▶ **PROBLEM DETAILS**
Transcribe word for word the passage of the square-root equations thread below, starting at "a firend of" and ending at "do with that.".

▶ **EXTRACT**
● ● ● ●

System of equations involving square roots

Question

Hallo :) I am hopeless with this exercise:

Solve the system of equations over the positive real numbers

$$\sqrt{xy}+\sqrt{xz}-x=a$$

$$\sqrt{zy}+\sqrt{xy}-y=b$$

$$\sqrt{xz}+\sqrt{yz}-z=c$$

where $a, b, c$ are positive real numbers.

I tried to +,- and / the equations with one another, but I din`t see any reasonable result. I also rised them to the power of two and then count,,, I had this solution

$z+\sqrt{yz}-\sqrt{xy}-x=\frac{a^{2}}{2x}-\frac{c^{2}}{2z}$

a firend of mine tried to count all three equations together and he got this

$2(\sqrt{xy}+...)-(x+...)=a +b+c$

$2(\sqrt{xy}+...)-((\sqrt x+\sqrt y+\sqrt z)^2-2(\sqrt {xy}+...))=a +b+c$

$4(\sqrt {xy}+...)-(\sqrt x+\sqrt y+\sqrt z)^2=a+b+c$

But we both don`t know what to do with that.

● ● ● ●

▶ **DATA FOR ANALYSIS**

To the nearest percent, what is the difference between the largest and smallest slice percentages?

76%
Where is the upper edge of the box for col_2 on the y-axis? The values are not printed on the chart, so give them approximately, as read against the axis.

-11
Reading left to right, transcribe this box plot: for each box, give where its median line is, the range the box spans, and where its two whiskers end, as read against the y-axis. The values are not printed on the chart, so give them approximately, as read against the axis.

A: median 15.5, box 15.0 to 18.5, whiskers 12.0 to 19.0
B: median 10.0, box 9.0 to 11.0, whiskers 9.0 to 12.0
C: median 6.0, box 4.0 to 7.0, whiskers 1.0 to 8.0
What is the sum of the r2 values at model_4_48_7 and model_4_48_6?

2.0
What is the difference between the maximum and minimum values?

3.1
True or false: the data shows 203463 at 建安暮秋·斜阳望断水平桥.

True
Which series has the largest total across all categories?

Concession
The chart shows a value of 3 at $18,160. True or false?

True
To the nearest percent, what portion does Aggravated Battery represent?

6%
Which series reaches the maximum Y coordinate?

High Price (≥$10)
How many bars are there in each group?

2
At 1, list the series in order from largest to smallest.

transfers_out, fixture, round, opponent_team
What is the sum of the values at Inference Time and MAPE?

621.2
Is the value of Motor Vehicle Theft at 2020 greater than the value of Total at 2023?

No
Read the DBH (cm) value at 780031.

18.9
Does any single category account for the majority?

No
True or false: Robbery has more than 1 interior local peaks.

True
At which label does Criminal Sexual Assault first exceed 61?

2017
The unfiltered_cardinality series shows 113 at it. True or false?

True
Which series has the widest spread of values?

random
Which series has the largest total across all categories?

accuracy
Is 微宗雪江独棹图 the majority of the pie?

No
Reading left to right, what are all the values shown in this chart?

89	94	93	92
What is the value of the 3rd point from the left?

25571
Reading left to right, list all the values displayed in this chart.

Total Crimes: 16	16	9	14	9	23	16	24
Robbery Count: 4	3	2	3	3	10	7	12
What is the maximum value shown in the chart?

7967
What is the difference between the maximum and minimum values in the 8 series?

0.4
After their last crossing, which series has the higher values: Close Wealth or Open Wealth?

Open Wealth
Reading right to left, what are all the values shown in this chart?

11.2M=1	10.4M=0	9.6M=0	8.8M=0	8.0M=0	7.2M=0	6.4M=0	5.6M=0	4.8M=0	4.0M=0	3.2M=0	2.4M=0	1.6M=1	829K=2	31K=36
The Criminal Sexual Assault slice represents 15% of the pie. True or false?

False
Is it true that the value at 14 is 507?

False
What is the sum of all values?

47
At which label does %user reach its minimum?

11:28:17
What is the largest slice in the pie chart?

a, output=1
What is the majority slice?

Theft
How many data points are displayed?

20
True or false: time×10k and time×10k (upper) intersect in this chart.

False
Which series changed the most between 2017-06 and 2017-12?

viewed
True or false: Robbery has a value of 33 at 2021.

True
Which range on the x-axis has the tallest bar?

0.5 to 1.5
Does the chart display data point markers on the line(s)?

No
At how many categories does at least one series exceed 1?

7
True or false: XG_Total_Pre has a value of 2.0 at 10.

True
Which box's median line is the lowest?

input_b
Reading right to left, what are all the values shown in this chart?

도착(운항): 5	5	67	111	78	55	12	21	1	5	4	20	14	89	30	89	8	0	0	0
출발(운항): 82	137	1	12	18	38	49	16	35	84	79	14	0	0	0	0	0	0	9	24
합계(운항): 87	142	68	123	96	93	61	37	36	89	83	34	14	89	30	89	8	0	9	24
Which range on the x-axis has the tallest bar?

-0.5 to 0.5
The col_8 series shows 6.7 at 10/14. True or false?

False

● ● ● ●

▶ **EXERCISE ANSWER**
a firend of mine tried to count all three equations together and he got this

$2(\sqrt{xy}+...)-(x+...)=a +b+c$

$2(\sqrt{xy}+...)-((\sqrt x+\sqrt y+\sqrt z)^2-2(\sqrt {xy}+...))=a +b+c$

$4(\sqrt {xy}+...)-(\sqrt x+\sqrt y+\sqrt z)^2=a+b+c$

But we both don`t know what to do with that.